[자료]
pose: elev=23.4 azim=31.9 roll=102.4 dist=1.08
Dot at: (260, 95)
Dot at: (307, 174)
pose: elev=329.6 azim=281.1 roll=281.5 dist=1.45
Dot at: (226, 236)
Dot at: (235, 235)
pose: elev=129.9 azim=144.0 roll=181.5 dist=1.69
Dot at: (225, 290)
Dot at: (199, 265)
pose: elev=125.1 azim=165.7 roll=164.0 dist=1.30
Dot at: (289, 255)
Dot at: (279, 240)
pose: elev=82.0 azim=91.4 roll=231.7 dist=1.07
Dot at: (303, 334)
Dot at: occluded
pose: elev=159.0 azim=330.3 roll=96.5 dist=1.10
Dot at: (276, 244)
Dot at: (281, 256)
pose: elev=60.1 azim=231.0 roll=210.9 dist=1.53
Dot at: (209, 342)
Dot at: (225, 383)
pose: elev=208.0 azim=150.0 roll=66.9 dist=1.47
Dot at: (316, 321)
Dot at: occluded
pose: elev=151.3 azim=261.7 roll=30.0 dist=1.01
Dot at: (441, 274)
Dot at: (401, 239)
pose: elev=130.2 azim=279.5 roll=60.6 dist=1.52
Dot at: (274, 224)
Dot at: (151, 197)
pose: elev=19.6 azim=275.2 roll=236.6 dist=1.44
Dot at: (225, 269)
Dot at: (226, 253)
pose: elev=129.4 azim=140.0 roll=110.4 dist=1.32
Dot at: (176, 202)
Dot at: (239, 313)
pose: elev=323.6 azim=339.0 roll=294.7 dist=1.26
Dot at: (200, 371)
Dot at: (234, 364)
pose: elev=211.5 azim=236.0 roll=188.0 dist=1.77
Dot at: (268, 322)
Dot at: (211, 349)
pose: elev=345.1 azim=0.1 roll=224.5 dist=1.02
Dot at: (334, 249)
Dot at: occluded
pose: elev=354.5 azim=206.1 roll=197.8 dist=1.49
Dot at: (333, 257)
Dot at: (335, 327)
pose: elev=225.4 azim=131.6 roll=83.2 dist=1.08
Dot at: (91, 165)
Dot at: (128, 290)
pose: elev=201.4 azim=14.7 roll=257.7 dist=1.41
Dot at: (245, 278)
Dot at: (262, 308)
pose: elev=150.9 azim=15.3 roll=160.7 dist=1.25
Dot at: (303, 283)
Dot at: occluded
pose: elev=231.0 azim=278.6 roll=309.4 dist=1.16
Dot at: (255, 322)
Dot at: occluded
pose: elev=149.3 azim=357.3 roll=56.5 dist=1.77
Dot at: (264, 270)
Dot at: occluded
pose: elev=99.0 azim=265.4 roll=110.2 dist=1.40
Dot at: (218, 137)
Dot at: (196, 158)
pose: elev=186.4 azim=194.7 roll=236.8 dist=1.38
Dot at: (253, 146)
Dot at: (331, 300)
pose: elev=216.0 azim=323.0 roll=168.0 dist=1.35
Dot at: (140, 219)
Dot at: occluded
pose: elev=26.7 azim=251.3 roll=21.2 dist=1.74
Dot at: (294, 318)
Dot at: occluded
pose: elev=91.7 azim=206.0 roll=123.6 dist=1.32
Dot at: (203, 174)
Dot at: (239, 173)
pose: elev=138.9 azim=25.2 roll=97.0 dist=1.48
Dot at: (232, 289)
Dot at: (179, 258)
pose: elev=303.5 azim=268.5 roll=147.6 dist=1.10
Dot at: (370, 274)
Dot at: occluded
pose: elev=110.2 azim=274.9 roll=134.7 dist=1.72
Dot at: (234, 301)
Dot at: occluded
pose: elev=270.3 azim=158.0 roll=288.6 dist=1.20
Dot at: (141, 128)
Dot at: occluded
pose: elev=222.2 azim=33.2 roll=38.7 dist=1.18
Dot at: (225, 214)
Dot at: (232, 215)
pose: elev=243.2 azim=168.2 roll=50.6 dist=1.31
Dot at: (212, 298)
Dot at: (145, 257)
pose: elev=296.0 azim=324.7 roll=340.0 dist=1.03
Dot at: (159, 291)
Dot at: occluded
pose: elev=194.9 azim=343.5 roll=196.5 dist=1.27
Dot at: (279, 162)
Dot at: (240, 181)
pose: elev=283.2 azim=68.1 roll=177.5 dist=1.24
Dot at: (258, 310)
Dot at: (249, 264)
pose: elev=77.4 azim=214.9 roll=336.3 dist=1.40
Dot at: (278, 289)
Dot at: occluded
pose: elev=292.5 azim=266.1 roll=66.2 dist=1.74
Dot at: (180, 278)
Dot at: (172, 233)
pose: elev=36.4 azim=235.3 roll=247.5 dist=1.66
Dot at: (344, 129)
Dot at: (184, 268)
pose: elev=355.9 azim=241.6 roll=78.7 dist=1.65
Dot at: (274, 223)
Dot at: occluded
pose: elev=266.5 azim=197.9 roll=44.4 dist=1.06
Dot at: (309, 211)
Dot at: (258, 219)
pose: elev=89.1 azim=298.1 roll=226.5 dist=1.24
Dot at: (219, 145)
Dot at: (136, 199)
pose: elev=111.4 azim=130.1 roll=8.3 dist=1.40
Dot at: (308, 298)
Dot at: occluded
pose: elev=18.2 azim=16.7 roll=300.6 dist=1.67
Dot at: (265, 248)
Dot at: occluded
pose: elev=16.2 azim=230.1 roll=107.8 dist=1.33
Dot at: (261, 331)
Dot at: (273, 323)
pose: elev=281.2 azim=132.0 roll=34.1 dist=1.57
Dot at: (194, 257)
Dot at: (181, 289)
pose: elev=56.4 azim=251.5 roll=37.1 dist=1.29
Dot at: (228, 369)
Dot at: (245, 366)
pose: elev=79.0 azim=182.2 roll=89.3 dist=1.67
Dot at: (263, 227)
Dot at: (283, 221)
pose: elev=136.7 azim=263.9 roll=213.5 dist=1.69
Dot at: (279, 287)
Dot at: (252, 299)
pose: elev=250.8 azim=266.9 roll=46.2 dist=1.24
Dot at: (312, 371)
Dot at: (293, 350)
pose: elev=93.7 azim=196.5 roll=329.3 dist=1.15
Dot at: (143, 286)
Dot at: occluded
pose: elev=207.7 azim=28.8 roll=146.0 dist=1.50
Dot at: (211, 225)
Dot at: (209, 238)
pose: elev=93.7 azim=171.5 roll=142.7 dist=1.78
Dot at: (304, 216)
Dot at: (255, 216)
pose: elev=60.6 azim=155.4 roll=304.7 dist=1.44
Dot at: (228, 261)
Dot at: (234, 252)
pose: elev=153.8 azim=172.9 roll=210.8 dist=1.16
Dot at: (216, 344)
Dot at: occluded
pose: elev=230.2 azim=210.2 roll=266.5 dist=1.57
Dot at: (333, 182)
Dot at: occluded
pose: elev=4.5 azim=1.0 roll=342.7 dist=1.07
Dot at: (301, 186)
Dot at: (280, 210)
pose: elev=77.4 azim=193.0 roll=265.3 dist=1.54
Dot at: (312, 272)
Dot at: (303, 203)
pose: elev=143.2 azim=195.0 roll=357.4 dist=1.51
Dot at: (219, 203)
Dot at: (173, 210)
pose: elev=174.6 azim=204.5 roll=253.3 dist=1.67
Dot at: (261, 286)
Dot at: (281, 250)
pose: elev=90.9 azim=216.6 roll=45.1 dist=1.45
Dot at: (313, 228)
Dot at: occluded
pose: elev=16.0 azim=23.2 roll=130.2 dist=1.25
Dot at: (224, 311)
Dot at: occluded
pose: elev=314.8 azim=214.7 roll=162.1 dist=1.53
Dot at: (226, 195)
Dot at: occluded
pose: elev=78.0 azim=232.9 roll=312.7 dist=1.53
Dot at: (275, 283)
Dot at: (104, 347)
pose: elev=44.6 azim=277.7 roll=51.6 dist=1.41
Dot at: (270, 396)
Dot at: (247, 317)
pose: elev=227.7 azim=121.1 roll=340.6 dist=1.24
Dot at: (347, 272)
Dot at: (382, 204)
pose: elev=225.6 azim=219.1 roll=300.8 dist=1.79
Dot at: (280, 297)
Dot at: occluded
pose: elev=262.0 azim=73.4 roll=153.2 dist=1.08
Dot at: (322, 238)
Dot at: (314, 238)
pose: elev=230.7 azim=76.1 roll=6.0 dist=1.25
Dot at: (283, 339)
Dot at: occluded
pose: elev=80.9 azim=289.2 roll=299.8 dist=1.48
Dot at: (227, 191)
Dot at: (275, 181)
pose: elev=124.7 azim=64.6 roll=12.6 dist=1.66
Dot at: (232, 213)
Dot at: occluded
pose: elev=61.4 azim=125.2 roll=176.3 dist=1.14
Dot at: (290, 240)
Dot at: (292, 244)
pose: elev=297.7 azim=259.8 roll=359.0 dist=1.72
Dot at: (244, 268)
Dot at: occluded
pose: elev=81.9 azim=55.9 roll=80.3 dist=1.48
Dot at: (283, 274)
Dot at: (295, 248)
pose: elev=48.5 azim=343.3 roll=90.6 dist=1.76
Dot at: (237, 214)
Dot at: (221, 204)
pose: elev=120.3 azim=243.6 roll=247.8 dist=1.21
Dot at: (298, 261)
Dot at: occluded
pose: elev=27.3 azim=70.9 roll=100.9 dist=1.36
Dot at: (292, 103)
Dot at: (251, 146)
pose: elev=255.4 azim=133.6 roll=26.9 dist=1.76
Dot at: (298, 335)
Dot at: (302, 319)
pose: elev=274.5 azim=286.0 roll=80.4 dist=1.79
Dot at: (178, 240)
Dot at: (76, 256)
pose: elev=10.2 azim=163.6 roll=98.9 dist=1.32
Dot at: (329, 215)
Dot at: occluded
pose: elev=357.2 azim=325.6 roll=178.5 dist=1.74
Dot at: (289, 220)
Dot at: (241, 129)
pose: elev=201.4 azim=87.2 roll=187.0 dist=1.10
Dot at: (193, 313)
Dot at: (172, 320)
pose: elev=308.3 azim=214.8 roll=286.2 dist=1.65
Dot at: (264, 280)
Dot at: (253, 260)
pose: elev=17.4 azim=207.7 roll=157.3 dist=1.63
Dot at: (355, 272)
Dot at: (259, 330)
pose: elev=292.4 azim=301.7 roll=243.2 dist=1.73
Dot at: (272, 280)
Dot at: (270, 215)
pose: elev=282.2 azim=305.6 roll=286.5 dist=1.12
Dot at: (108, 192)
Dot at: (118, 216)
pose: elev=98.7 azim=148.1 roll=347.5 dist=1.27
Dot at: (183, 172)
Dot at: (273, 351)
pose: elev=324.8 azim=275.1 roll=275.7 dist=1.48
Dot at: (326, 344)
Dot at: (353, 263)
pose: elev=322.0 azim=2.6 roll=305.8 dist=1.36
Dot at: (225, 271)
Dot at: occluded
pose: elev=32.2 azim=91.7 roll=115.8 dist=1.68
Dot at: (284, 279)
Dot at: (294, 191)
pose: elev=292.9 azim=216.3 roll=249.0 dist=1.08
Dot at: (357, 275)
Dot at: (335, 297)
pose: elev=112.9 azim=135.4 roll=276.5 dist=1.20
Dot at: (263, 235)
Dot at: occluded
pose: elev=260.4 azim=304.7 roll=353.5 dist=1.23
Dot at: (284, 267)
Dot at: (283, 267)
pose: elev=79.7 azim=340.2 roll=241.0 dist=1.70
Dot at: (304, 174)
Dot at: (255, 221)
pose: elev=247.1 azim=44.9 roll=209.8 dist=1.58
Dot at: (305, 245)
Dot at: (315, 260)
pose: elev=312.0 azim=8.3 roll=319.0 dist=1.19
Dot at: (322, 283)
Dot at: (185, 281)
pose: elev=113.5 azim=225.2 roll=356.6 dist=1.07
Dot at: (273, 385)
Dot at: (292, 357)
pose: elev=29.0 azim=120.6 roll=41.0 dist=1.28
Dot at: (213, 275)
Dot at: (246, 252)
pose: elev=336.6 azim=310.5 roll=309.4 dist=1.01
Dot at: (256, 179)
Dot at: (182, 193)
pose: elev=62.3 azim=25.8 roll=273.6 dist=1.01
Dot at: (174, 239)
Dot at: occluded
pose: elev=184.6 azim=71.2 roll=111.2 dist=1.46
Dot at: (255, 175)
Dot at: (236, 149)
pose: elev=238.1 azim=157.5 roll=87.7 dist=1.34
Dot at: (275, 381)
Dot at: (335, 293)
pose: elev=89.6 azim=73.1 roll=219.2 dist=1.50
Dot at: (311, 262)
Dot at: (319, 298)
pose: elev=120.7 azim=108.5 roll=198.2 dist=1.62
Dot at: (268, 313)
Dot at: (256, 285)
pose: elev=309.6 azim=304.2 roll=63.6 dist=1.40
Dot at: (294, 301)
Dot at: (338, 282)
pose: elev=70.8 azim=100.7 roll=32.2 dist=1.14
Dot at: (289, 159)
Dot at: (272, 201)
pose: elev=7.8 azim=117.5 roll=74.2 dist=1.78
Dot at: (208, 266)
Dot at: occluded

[과제 안내]
위 자료에서 "pose: elev=62.3 azim=25.8"이 들어 있는 줄부터 자료의 마지막 줄까지, 양 끝 줄을 포함해 번호 목록으로 옮기세요. 빈 줄은 넣지 마세요.

[과제 풀이]
1. pose: elev=62.3 azim=25.8 roll=273.6 dist=1.01
2. Dot at: (174, 239)
3. Dot at: occluded
4. pose: elev=184.6 azim=71.2 roll=111.2 dist=1.46
5. Dot at: (255, 175)
6. Dot at: (236, 149)
7. pose: elev=238.1 azim=157.5 roll=87.7 dist=1.34
8. Dot at: (275, 381)
9. Dot at: (335, 293)
10. pose: elev=89.6 azim=73.1 roll=219.2 dist=1.50
11. Dot at: (311, 262)
12. Dot at: (319, 298)
13. pose: elev=120.7 azim=108.5 roll=198.2 dist=1.62
14. Dot at: (268, 313)
15. Dot at: (256, 285)
16. pose: elev=309.6 azim=304.2 roll=63.6 dist=1.40
17. Dot at: (294, 301)
18. Dot at: (338, 282)
19. pose: elev=70.8 azim=100.7 roll=32.2 dist=1.14
20. Dot at: (289, 159)
21. Dot at: (272, 201)
22. pose: elev=7.8 azim=117.5 roll=74.2 dist=1.78
23. Dot at: (208, 266)
24. Dot at: occluded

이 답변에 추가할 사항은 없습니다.